• [Reading passage]
Figure 2 Initial fundus photographs of the left eye with fluorescein angiography transit show an unaffected macula (February 2012).
Note: Routine view of a fluorescein angiogram: color, red free, and two transits of dye.

Figure 3 Fundus photographs taken 6 months after initial photographs.
Notes: Images show more widening of the lacquer crack in the right eye (A) with no changes observed in the left fovea (B) (September 2012). The right eye underwent three monthly intravitreal injections just after this photographic capture.

Figure 4 Fundus photographs of the right (A) and left (B) eyes 27 months after the first fundus examination.
Notes: There is further enlargement of the lacquer crack in both eyes (May 2014). Enlargement continued through until February 2015 (3 years after the initial photographs were taken).

Figure 5 External appearance of the neck area revealed tiny pinkish papules.

Figure 6 High-definition horizontal OCT scan of left optic disc and macula showing the sites of Bruch’s membrane rupture (arrows).
Note: The fovea is attenuated with marked distortions in the inner segment/outer segment junction (October 2014).
Abbreviation: OCT, optical coherence tomography.

Figure 7 Proposed pathophysiology of lacquer crack formation and expansion in the current case.
Abbreviation: LASIK, laser in situ keratomileusis.

Discussion

We propose the following pathophysiology to explain several findings in the present case (Figure 6). Macular lacquer cracks can occur spontaneously7,8 or just after LASIK procedures.9 In these high myopes that undergo LASIK, mechanical stress caused by intraocular pressure (IOP) elevation from the pneumatic suction ring may induce tangential stress at the posterior segment (sudden increase in IOP to 60–70 mmHg).7 Another potential cause of stress might be the impact of excimer laser on the cornea producing stress waves along the axis of the eye. Stress wave amplitudes during photoablation reach a maximal pressure focus of up to 100 atmospheres located in the posterior lens and anterior vitreous and then decrease to below 10 atmospheres at the retina.12 In addition, IOP increases by an average of 30 mmHg in eyes without reflux, 1 minute after intravitreal injections.13 This acute IOP elevation puts stress on a weak, thin, and brittle Bruch’s membrane leading to cracks. Via a similar mechanism, oculopression (ocular massage) can cause dehiscence of Bruch’s membrane as reported by Ruderman et al,14 or as in our case, widening of the Bruch’s membrane–choroid dehiscence. Rishi et al15 described a 12-year-old girl with osteogenesis imperfecta, with sudden visual loss in the left eye from choroidal neovascular membrane. She underwent treatment with intravitreal bevacizumab (1.25 mg/0.05 mL). Follow-up at 1 month revealed the development of lacquer crack running through the macula, underlying the fovea. The patient received two re-treatments at 1-month intervals with further progression of lacquer cracks, while CNV had regressed and vision stabilized at the 20/200 level. It is also conjectured that the further widening of the lacquer crack occurred as a result of transient increase in IOP following the intravitreal injection. There has been a similar event of enlargement of angioid streaks following intravitreal bevacizumab in an eye with CNV.6 Also, choroidal ruptures were observed after intravitreal injection of bevacizumab for aggressive retinopathy of prematurity.3

Conclusion

We presented a case of extremely wide lacquer crack that resembled an angioid streak and led to some difficulty in diagnosis and management, especially with the absence of a history of high myopia. Many high myopes have progressive enlargement of the posterior sclera causing passive stretch on a brittle, thinned out Bruch’s membrane. Hence, these eyes are at moderate risk for Bruch’s membrane rupture and these breaks can enlarge with time. Care needs to be exerted in such eyes in order to avoid IOP rise from blunt ocular trauma, ocular rubbing, and ocular surgery such as LASIK, intravitreal injections, and phakic lens implant.

• [Records provided]
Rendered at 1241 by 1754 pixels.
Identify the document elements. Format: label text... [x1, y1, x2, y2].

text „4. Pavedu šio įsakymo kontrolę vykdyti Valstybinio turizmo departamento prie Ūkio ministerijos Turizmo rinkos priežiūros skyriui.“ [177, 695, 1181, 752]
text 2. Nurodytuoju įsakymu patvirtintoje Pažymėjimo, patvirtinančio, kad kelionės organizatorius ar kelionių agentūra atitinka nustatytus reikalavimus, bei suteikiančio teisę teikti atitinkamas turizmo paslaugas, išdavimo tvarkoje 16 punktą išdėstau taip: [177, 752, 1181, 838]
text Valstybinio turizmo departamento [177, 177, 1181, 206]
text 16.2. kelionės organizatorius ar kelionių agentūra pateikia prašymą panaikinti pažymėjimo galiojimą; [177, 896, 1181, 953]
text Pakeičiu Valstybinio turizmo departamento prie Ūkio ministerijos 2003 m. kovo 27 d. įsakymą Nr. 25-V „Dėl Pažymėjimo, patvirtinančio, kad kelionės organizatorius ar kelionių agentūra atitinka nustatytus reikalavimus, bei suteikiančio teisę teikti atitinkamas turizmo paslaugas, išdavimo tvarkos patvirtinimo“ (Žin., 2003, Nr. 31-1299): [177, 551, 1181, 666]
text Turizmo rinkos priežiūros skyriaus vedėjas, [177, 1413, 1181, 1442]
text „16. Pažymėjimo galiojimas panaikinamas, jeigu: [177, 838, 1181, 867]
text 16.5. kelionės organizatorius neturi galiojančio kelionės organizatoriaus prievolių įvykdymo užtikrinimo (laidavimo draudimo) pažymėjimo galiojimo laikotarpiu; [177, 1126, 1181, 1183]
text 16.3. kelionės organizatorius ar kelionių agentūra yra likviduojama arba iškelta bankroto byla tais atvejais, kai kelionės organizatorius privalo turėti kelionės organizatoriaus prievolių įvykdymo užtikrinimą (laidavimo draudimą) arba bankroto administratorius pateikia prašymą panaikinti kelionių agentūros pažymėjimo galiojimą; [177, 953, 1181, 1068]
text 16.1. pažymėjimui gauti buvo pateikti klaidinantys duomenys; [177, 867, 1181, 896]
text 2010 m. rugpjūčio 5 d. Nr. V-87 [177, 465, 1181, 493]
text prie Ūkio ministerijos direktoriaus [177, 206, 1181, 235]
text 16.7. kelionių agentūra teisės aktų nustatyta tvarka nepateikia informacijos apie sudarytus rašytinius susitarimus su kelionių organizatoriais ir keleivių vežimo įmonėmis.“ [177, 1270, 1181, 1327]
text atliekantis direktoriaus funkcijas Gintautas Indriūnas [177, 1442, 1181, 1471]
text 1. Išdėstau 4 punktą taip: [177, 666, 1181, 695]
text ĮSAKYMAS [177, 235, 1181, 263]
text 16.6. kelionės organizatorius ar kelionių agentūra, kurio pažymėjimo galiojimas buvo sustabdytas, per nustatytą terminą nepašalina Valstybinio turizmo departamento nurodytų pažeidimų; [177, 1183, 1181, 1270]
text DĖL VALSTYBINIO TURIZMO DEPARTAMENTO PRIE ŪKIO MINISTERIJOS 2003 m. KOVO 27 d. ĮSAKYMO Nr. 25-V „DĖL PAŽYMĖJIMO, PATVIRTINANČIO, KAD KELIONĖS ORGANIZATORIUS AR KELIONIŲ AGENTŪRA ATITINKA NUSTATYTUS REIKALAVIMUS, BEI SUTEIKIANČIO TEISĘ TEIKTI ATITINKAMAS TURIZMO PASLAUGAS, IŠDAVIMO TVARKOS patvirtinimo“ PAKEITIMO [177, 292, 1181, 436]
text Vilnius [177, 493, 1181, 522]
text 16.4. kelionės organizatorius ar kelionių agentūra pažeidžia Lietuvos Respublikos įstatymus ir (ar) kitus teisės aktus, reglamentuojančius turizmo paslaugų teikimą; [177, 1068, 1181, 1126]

• [Required actions]
A – In the lacquer crack case report, by how much does intraocular pressure rise on average one minute after intravitreal injections in eyes without reflux?
B – List every type of ocular surgery that the conclusion of the lacquer crack case report names as a source of IOP rise to avoid.
The entries were drawn from a separate source.

• [Solutions for each task]
A – It rises by an average of 30 mmHg.

B – LASIK, intravitreal injections, and phakic lens implant.